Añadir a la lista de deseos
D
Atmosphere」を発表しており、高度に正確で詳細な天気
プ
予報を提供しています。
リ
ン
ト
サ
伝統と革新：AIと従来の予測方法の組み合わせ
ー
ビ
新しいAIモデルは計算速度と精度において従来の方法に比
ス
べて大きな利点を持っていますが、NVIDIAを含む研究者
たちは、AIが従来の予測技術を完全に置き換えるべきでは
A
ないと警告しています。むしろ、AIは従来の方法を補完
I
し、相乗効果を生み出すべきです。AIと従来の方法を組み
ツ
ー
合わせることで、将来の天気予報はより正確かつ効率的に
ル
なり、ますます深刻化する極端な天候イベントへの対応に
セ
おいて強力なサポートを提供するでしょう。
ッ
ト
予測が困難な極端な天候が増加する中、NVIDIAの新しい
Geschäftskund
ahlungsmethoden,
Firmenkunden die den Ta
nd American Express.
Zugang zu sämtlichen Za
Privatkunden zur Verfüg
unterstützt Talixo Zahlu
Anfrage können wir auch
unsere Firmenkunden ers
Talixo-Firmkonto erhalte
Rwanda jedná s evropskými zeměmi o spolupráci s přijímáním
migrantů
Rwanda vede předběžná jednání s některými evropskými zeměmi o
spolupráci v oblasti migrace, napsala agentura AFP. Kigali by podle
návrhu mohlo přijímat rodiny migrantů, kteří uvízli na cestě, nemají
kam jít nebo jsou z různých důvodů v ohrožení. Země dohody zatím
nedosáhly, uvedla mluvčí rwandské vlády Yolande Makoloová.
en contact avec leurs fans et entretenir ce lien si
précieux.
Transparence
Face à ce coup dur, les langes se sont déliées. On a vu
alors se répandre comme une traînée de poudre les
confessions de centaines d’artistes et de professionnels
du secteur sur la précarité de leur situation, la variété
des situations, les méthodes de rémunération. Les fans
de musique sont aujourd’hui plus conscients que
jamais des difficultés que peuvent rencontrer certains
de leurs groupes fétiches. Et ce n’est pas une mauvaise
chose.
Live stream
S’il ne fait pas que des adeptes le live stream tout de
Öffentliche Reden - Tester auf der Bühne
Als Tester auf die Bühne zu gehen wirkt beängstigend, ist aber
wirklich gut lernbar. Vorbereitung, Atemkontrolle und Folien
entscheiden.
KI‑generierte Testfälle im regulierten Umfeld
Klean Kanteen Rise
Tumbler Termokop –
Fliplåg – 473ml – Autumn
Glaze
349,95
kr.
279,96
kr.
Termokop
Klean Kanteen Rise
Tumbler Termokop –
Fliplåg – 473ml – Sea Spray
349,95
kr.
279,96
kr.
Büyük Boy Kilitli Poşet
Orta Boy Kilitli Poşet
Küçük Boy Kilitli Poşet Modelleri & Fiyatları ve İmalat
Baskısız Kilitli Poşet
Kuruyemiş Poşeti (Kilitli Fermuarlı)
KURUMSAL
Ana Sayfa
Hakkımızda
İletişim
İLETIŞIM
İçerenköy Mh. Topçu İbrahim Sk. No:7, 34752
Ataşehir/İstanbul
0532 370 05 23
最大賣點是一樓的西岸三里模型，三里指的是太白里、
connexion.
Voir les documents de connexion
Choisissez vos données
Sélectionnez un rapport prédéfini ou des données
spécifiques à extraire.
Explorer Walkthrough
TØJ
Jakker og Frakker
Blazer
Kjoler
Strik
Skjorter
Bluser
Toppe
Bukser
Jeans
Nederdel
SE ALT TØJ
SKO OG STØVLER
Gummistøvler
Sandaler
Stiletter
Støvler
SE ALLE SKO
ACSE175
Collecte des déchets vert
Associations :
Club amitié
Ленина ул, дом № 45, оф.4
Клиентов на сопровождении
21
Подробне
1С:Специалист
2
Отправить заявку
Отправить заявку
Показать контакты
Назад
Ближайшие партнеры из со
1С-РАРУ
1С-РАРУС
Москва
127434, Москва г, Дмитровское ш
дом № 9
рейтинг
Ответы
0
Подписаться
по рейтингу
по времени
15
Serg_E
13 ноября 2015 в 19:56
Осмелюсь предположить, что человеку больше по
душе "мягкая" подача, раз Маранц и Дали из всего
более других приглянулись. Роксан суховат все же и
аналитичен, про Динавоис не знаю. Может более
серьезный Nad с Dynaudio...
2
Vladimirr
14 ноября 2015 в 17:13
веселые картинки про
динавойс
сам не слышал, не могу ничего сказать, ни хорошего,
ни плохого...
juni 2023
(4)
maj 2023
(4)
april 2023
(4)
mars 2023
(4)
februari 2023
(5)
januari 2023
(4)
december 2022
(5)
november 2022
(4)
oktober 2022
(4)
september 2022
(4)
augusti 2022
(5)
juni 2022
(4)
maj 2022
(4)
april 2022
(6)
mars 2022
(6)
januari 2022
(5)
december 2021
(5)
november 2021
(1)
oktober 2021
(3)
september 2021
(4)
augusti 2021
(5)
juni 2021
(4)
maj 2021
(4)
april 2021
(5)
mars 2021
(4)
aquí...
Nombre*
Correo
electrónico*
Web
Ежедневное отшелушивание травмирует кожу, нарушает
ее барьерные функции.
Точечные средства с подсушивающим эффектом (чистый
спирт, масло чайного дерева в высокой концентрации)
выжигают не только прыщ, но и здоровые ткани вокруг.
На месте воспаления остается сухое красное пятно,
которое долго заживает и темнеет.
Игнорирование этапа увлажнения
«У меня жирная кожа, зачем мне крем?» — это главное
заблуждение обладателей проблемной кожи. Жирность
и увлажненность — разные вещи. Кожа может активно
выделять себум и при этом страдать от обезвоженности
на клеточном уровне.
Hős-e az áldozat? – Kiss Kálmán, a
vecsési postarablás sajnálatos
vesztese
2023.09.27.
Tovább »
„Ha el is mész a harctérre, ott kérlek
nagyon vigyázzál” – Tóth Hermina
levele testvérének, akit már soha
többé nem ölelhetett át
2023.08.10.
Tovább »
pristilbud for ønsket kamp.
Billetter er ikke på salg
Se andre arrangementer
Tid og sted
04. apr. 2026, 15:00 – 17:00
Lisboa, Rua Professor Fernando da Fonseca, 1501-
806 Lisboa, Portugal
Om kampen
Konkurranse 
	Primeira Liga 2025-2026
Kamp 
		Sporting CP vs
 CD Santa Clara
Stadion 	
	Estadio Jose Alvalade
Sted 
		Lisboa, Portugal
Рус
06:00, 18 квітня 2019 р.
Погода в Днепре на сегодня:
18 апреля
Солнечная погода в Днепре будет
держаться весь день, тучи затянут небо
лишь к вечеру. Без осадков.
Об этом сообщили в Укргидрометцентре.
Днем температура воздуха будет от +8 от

● What you should do: Once more and in full, please write out the listing above exactly.

● Result below:
Añadir a la lista de deseos
D
Atmosphere」を発表しており、高度に正確で詳細な天気
プ
予報を提供しています。
リ
ン
ト
サ
伝統と革新：AIと従来の予測方法の組み合わせ
ー
ビ
新しいAIモデルは計算速度と精度において従来の方法に比
ス
べて大きな利点を持っていますが、NVIDIAを含む研究者
たちは、AIが従来の予測技術を完全に置き換えるべきでは
A
ないと警告しています。むしろ、AIは従来の方法を補完
I
し、相乗効果を生み出すべきです。AIと従来の方法を組み
ツ
ー
合わせることで、将来の天気予報はより正確かつ効率的に
ル
なり、ますます深刻化する極端な天候イベントへの対応に
セ
おいて強力なサポートを提供するでしょう。
ッ
ト
予測が困難な極端な天候が増加する中、NVIDIAの新しい
Geschäftskund
ahlungsmethoden,
Firmenkunden die den Ta
nd American Express.
Zugang zu sämtlichen Za
Privatkunden zur Verfüg
unterstützt Talixo Zahlu
Anfrage können wir auch
unsere Firmenkunden ers
Talixo-Firmkonto erhalte
Rwanda jedná s evropskými zeměmi o spolupráci s přijímáním
migrantů
Rwanda vede předběžná jednání s některými evropskými zeměmi o
spolupráci v oblasti migrace, napsala agentura AFP. Kigali by podle
návrhu mohlo přijímat rodiny migrantů, kteří uvízli na cestě, nemají
kam jít nebo jsou z různých důvodů v ohrožení. Země dohody zatím
nedosáhly, uvedla mluvčí rwandské vlády Yolande Makoloová.
en contact avec leurs fans et entretenir ce lien si
précieux.
Transparence
Face à ce coup dur, les langes se sont déliées. On a vu
alors se répandre comme une traînée de poudre les
confessions de centaines d’artistes et de professionnels
du secteur sur la précarité de leur situation, la variété
des situations, les méthodes de rémunération. Les fans
de musique sont aujourd’hui plus conscients que
jamais des difficultés que peuvent rencontrer certains
de leurs groupes fétiches. Et ce n’est pas une mauvaise
chose.
Live stream
S’il ne fait pas que des adeptes le live stream tout de
Öffentliche Reden - Tester auf der Bühne
Als Tester auf die Bühne zu gehen wirkt beängstigend, ist aber
wirklich gut lernbar. Vorbereitung, Atemkontrolle und Folien
entscheiden.
KI‑generierte Testfälle im regulierten Umfeld
Klean Kanteen Rise
Tumbler Termokop –
Fliplåg – 473ml – Autumn
Glaze
349,95
kr.
279,96
kr.
Termokop
Klean Kanteen Rise
Tumbler Termokop –
Fliplåg – 473ml – Sea Spray
349,95
kr.
279,96
kr.
Büyük Boy Kilitli Poşet
Orta Boy Kilitli Poşet
Küçük Boy Kilitli Poşet Modelleri & Fiyatları ve İmalat
Baskısız Kilitli Poşet
Kuruyemiş Poşeti (Kilitli Fermuarlı)
KURUMSAL
Ana Sayfa
Hakkımızda
İletişim
İLETIŞIM
İçerenköy Mh. Topçu İbrahim Sk. No:7, 34752
Ataşehir/İstanbul
0532 370 05 23
最大賣點是一樓的西岸三里模型，三里指的是太白里、
connexion.
Voir les documents de connexion
Choisissez vos données
Sélectionnez un rapport prédéfini ou des données
spécifiques à extraire.
Explorer Walkthrough
TØJ
Jakker og Frakker
Blazer
Kjoler
Strik
Skjorter
Bluser
Toppe
Bukser
Jeans
Nederdel
SE ALT TØJ
SKO OG STØVLER
Gummistøvler
Sandaler
Stiletter
Støvler
SE ALLE SKO
ACSE175
Collecte des déchets vert
Associations :
Club amitié
Ленина ул, дом № 45, оф.4
Клиентов на сопровождении
21
Подробне
1С:Специалист
2
Отправить заявку
Отправить заявку
Показать контакты
Назад
Ближайшие партнеры из со
1С-РАРУ
1С-РАРУС
Москва
127434, Москва г, Дмитровское ш
дом № 9
рейтинг
Ответы
0
Подписаться
по рейтингу
по времени
15
Serg_E
13 ноября 2015 в 19:56
Осмелюсь предположить, что человеку больше по
душе "мягкая" подача, раз Маранц и Дали из всего
более других приглянулись. Роксан суховат все же и
аналитичен, про Динавоис не знаю. Может более
серьезный Nad с Dynaudio...
2
Vladimirr
14 ноября 2015 в 17:13
веселые картинки про
динавойс
сам не слышал, не могу ничего сказать, ни хорошего,
ни плохого...
juni 2023
(4)
maj 2023
(4)
april 2023
(4)
mars 2023
(4)
februari 2023
(5)
januari 2023
(4)
december 2022
(5)
november 2022
(4)
oktober 2022
(4)
september 2022
(4)
augusti 2022
(5)
juni 2022
(4)
maj 2022
(4)
april 2022
(6)
mars 2022
(6)
januari 2022
(5)
december 2021
(5)
november 2021
(1)
oktober 2021
(3)
september 2021
(4)
augusti 2021
(5)
juni 2021
(4)
maj 2021
(4)
april 2021
(5)
mars 2021
(4)
aquí...
Nombre*
Correo
electrónico*
Web
Ежедневное отшелушивание травмирует кожу, нарушает
ее барьерные функции.
Точечные средства с подсушивающим эффектом (чистый
спирт, масло чайного дерева в высокой концентрации)
выжигают не только прыщ, но и здоровые ткани вокруг.
На месте воспаления остается сухое красное пятно,
которое долго заживает и темнеет.
Игнорирование этапа увлажнения
«У меня жирная кожа, зачем мне крем?» — это главное
заблуждение обладателей проблемной кожи. Жирность
и увлажненность — разные вещи. Кожа может активно
выделять себум и при этом страдать от обезвоженности
на клеточном уровне.
Hős-e az áldozat? – Kiss Kálmán, a
vecsési postarablás sajnálatos
vesztese
2023.09.27.
Tovább »
„Ha el is mész a harctérre, ott kérlek
nagyon vigyázzál” – Tóth Hermina
levele testvérének, akit már soha
többé nem ölelhetett át
2023.08.10.
Tovább »
pristilbud for ønsket kamp.
Billetter er ikke på salg
Se andre arrangementer
Tid og sted
04. apr. 2026, 15:00 – 17:00
Lisboa, Rua Professor Fernando da Fonseca, 1501-
806 Lisboa, Portugal
Om kampen
Konkurranse 
	Primeira Liga 2025-2026
Kamp 
		Sporting CP vs
 CD Santa Clara
Stadion 	
	Estadio Jose Alvalade
Sted 
		Lisboa, Portugal
Рус
06:00, 18 квітня 2019 р.
Погода в Днепре на сегодня:
18 апреля
Солнечная погода в Днепре будет
держаться весь день, тучи затянут небо
лишь к вечеру. Без осадков.
Об этом сообщили в Укргидрометцентре.
Днем температура воздуха будет от +8 от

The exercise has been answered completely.